- Born: Michael Andrews 1968 (age 56–57) Washington D.C.
- Occupation(s): Bar manager, official on-field announcer, air personality, former radio disc jockey
- Website: http://www.couzined.com

= Couzin Ed =

American radio personality

Couzin Ed (real name Michael Andrews, born 1968) is an American bar manager and former radio disc jockey who resides in Philadelphia, Pennsylvania. In 2002 he received a Billboard/Airplay Monitor Radio Award as local air personality of the year at a mainstream rock station.

==Career==
Couzin Ed has been successfully syndicated in numerous markets. He was part of WDRE, Y100, as well as WYSP in Philadelphia. He began his radio career in Norfolk, Virginia. He has interviewed hundreds of bands, celebrities, athletes, and appears on several DVDs, including the recent Woodstock concerts that erupted in a riot. He hosted the international radio and Pay-per-view TV broadcast from the event.
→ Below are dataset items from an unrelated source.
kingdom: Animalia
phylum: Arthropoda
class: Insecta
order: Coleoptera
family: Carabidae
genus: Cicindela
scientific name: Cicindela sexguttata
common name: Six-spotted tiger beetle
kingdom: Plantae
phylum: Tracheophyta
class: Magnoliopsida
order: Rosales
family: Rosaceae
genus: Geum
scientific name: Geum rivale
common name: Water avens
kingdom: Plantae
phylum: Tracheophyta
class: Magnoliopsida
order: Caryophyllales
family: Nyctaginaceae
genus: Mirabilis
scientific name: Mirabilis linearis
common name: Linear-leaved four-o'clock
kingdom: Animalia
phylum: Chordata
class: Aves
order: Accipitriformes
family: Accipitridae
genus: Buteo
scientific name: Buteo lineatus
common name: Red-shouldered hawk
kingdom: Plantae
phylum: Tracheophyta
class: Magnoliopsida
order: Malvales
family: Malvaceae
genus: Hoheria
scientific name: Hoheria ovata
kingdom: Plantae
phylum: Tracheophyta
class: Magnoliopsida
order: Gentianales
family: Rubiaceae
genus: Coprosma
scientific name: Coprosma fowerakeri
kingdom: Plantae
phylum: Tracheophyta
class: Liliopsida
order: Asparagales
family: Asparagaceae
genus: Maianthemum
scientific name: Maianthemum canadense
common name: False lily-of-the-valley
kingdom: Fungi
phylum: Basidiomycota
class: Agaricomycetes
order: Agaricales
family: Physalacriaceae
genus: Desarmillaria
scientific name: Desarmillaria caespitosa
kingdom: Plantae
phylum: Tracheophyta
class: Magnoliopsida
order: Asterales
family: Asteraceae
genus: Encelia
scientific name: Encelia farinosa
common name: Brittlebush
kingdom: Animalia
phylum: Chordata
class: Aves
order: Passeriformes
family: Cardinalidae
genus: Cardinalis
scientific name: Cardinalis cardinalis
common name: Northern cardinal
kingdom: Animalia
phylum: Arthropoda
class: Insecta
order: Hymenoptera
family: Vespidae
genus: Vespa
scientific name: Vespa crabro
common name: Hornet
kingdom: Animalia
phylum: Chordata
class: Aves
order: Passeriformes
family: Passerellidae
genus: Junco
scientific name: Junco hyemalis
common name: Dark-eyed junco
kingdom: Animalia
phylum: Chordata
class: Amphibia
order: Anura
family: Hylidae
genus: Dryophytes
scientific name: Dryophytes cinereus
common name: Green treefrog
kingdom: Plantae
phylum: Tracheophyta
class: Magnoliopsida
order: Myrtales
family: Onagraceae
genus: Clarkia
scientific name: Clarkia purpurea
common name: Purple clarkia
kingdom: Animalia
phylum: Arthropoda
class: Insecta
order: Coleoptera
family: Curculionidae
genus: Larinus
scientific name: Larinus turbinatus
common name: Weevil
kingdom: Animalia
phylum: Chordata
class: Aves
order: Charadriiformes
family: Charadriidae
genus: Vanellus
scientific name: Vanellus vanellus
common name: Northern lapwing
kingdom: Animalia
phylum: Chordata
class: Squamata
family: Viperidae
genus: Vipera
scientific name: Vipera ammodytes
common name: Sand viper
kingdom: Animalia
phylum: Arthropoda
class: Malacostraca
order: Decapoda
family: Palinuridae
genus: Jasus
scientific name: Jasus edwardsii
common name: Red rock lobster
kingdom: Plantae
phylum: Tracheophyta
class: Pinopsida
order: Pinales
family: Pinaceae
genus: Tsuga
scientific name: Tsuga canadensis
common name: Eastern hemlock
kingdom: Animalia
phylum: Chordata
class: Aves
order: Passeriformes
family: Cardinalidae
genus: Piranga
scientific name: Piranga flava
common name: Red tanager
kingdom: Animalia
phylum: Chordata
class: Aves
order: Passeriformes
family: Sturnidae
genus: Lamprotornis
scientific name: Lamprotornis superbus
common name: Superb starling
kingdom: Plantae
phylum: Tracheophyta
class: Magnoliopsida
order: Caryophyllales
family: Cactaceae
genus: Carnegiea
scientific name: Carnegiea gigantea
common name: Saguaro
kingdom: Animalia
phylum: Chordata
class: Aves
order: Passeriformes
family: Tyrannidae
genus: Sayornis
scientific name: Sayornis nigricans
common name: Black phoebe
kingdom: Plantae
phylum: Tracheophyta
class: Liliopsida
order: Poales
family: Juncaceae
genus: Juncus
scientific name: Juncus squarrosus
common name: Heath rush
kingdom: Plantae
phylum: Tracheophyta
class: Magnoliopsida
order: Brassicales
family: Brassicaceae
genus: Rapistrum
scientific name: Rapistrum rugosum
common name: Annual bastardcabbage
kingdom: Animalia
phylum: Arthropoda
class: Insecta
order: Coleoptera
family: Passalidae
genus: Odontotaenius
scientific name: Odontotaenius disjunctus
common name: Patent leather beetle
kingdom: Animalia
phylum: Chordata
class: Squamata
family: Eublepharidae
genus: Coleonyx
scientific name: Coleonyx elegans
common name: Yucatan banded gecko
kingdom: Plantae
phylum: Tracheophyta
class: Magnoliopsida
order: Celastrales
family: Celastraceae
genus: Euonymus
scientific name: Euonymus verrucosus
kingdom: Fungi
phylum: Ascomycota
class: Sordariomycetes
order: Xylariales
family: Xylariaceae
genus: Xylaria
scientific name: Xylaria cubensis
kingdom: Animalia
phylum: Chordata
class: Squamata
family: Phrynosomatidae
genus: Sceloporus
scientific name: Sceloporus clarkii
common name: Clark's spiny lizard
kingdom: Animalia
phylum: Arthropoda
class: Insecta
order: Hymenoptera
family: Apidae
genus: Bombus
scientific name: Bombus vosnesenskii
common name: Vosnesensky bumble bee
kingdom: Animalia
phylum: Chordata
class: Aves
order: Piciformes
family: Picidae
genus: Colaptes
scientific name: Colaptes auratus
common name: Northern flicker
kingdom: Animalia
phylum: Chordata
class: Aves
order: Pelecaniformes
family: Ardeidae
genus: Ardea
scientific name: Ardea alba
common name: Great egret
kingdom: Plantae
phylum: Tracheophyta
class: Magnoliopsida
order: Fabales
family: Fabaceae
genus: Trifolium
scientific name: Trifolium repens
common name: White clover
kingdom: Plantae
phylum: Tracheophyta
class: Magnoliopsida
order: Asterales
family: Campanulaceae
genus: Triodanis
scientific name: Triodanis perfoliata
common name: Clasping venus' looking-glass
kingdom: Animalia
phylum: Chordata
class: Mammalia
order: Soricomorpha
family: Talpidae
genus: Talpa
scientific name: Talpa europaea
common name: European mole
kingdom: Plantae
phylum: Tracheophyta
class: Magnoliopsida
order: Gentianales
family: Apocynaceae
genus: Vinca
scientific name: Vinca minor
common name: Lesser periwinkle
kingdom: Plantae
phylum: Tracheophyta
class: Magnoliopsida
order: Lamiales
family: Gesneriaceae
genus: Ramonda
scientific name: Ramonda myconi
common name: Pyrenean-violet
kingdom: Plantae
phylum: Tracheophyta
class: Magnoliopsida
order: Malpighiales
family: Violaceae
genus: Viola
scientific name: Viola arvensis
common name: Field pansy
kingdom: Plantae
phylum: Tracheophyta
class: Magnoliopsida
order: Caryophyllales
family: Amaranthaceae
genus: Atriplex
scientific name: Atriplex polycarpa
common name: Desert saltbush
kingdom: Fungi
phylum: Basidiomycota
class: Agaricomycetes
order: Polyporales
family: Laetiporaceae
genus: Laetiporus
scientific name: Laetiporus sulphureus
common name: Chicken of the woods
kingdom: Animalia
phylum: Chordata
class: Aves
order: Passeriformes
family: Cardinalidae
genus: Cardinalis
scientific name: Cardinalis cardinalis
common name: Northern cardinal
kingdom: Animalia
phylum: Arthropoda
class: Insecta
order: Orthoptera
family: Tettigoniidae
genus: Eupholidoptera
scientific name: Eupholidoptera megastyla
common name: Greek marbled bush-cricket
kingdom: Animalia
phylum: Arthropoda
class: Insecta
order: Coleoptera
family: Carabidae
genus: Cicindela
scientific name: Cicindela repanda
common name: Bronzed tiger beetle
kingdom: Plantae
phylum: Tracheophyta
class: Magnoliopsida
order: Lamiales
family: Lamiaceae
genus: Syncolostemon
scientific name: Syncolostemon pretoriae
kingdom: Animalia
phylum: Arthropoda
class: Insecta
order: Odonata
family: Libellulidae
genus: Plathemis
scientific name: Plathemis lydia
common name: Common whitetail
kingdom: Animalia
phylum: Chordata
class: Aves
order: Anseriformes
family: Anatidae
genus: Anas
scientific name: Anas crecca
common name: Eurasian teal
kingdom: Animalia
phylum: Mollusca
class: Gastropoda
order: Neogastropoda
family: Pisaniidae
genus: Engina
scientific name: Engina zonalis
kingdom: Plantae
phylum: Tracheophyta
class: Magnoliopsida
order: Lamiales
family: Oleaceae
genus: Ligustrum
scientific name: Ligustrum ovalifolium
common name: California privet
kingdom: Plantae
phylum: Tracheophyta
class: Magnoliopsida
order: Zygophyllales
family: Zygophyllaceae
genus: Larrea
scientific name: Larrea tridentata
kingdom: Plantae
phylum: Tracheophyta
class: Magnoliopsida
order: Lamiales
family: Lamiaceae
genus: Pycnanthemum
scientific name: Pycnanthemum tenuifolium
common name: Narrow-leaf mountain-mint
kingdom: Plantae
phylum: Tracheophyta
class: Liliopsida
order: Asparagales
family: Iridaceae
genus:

Couzin Ed also works for Rockstar Games in New York City as their Event Host & Coordinator directing voice talent, radio promotions, and he has done voice work for the popular Grand Theft Auto video game series, of which Lazlow is the executive music producer and writer. In Grand Theft Auto: Vice City Stories, Couzin Ed is the DJ for V-Rock, and Lazlow is his intern. Couzin Ed's work for Rockstar Games also includes promoting their product by doing guest appearances on radio stations nationwide. In addition, he is a semi-regular guest on the former bi-monthly Lazlow Show on XM Satellite Radio channel XM202 in New York City, out of the XM Radio studios at the Opie and Anthony broadcast center which aired every other month on Saturday nights before being canceled after the Sirius Satellite Radio and XM Radio merger. Couzin Ed is the Philadelphia Eagles official on-field announcer during home games at Lincoln Financial Field.

==Life==
Couzin Ed was born in Washington, D.C. in 1968. He graduated Old Dominion University in 1993. He married on October 5, 2007; and he and his wife reside in the Old City section of Philadelphia.